葉加瀬マイ 2018年11月29日号

話題の1冊 著者インタビュー 鈴木智彦 『ヤクザ専門ライター 365日ビビりまくり日記』 ミリオン出版 1,200円(本体価格)

掲載日時 2015年10月25日 18時00分 [エンタメ] / 掲載号 2015年10月29日号

 −−山口組分裂騒動で、本誌を含めた各メディアが盛んに報道していますが、とても忙しい日々を送っていると聞いています。

 鈴木 忙しい。“50年に一度”の騒動とみていて神戸、名古屋と動いている間に、普段は会ってもらえないような東京の偉い幹部に呼ばれてと、取材の予定も組めない状況で約束を飛ばしまくりました。今はだいぶ落ち着いてきましたが、それよりも取材費の持ち出しが重なり、動けないのが困りました。出版社の原稿料が入るのはだいたい1〜2カ月後で、各社に「仮払いして!」と泣きました(笑)。

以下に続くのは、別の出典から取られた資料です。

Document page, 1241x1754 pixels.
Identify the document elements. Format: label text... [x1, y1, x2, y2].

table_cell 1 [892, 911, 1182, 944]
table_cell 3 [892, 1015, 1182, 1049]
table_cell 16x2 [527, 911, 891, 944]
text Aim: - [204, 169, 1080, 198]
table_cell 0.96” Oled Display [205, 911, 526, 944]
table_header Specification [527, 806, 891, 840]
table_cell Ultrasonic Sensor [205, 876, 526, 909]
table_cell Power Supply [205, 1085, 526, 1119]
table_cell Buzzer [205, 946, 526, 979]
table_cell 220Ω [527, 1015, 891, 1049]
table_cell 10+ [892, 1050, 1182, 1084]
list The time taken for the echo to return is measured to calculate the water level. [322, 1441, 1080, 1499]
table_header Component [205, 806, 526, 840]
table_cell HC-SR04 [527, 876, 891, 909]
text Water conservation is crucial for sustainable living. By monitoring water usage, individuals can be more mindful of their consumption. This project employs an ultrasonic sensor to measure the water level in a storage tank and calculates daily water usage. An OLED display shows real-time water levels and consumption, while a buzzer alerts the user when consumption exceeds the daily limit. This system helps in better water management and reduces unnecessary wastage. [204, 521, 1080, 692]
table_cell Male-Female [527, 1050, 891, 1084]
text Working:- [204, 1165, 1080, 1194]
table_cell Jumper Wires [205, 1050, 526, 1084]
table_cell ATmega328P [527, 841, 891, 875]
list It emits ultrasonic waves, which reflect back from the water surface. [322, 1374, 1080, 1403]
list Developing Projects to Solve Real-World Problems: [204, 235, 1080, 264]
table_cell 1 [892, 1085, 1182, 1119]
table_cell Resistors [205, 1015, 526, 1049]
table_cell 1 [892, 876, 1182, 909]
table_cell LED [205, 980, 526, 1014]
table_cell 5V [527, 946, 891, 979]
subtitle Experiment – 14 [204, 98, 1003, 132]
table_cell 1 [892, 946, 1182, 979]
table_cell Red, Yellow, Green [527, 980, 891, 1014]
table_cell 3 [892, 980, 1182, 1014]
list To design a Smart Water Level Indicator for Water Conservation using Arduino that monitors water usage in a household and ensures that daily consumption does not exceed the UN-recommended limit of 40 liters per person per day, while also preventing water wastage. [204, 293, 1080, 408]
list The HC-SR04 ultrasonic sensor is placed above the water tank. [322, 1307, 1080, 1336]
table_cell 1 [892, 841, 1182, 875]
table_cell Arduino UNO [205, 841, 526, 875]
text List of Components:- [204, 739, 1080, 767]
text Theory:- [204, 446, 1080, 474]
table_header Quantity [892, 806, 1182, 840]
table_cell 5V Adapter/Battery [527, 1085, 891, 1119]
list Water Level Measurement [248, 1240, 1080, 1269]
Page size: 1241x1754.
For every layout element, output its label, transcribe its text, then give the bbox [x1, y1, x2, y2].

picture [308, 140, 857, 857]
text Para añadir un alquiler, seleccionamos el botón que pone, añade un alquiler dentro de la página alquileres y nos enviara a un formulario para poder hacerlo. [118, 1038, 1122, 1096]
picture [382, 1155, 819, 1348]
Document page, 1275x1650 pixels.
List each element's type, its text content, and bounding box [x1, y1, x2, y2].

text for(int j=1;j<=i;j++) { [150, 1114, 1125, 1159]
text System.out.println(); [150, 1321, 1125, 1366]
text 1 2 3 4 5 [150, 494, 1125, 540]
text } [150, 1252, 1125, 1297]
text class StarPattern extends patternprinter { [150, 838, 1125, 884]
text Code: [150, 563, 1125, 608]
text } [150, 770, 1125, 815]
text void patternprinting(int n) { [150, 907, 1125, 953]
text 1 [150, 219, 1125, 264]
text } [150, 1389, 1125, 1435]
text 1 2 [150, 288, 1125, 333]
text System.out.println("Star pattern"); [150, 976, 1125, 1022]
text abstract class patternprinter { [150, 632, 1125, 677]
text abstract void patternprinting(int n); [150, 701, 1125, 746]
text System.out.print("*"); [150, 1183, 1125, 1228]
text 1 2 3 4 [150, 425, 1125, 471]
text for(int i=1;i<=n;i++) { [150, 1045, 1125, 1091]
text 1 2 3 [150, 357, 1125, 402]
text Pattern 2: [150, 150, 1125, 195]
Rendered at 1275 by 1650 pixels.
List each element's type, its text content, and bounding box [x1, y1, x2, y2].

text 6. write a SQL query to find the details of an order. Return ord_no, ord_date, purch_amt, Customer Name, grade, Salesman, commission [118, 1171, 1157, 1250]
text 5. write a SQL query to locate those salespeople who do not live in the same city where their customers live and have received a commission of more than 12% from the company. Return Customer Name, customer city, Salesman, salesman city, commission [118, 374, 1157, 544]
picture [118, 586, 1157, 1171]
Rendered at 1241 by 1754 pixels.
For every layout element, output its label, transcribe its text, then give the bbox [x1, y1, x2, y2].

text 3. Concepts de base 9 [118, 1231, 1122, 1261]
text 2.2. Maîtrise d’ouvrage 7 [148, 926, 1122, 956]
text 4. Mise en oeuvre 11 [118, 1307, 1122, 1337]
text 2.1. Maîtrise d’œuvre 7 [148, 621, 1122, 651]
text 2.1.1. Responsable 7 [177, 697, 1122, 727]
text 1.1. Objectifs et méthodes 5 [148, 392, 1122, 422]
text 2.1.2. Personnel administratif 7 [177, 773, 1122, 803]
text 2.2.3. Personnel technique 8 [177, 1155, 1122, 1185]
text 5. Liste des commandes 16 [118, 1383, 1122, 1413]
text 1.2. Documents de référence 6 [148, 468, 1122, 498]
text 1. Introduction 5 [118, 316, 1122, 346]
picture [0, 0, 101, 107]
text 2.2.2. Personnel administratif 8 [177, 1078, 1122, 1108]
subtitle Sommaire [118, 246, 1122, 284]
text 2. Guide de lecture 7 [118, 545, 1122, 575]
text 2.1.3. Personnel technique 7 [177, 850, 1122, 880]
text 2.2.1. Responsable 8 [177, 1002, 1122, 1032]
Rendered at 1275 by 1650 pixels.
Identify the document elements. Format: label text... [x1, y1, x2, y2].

 −−今後、ヤクザ社会は、どう収束していくと見ていますか?

 鈴木 事件が起きて、どうなるかという段階でしょう。喧嘩や殺し合いがあるかもしれませんが、今は使用者責任の問題もあって簡単にヤクザも動けませんから、突発的に“元暴力団員”を使って事を起こす可能性はあるでしょう。

 −−なぜ、あえて危険を伴う「ヤクザ専門ライター」になったのでしょうか?

 鈴木 20代の頃は、年間250日海外で撮影するカメラマンでした。あるときアメリカで、ある大物の舎弟に会い「ヤクザを撮りたい」と思った。それでヤクザ専門誌に応募したんだけど、編集しかいらないっていうので、書くことも、仕方なく。海外に行くとき、スーツケースに文庫本を詰め込んで、読みあさっていたのが良かったのかも。

 −−この本にもありますが、福島第一原発に作業員として潜入したり、カンボジアまでヤクザを追いかけたり、一般人ではあり得ない日常を送っていますね(笑)。

 鈴木 今年は別の媒体でウナギを追っていたのですが、これも密漁・密輸にヤクザが深くかかわっているから。原発に作業員を口入れしているのもヤクザ。別の世界のようでいて、根底はつながっている。あり得ない日常といえば、車に乗り込もうとしたら窓ガラスが真っ白になっていて、「霜か…待てよ、そんな季節じゃねーぞ」と思ったら、ガラスを割られていた。部屋にヤクザが押し込んできて、目の前でパソコン一式を破壊されたり。あり得ないと言っても、そのくらい(笑)。

 −−今後はどのような取材をしていく予定ですか?

 鈴木 今月、イタリアで世界最大のウナギ祭りがあって、世界中からブローカーやらが集まるのでチケットを買いましたが、ヤクザ取材を置いて行けるのかどうか。近々の見通しすら立たないですからね。脅し、すかされながら、これからも取材していくんでしょう。あまり儲からないけど。
(聞き手:編集部)

鈴木智彦(すずき ともひこ)
1966年北海道生まれ。ヤクザ専門誌の編集長を務めた後、フリーに転身。主な著書に『ヤクザと原発』(文春文庫)、『ヤクザ500人とメシを食いました!』(宝島SUGOI文庫)のほか、共著も多数。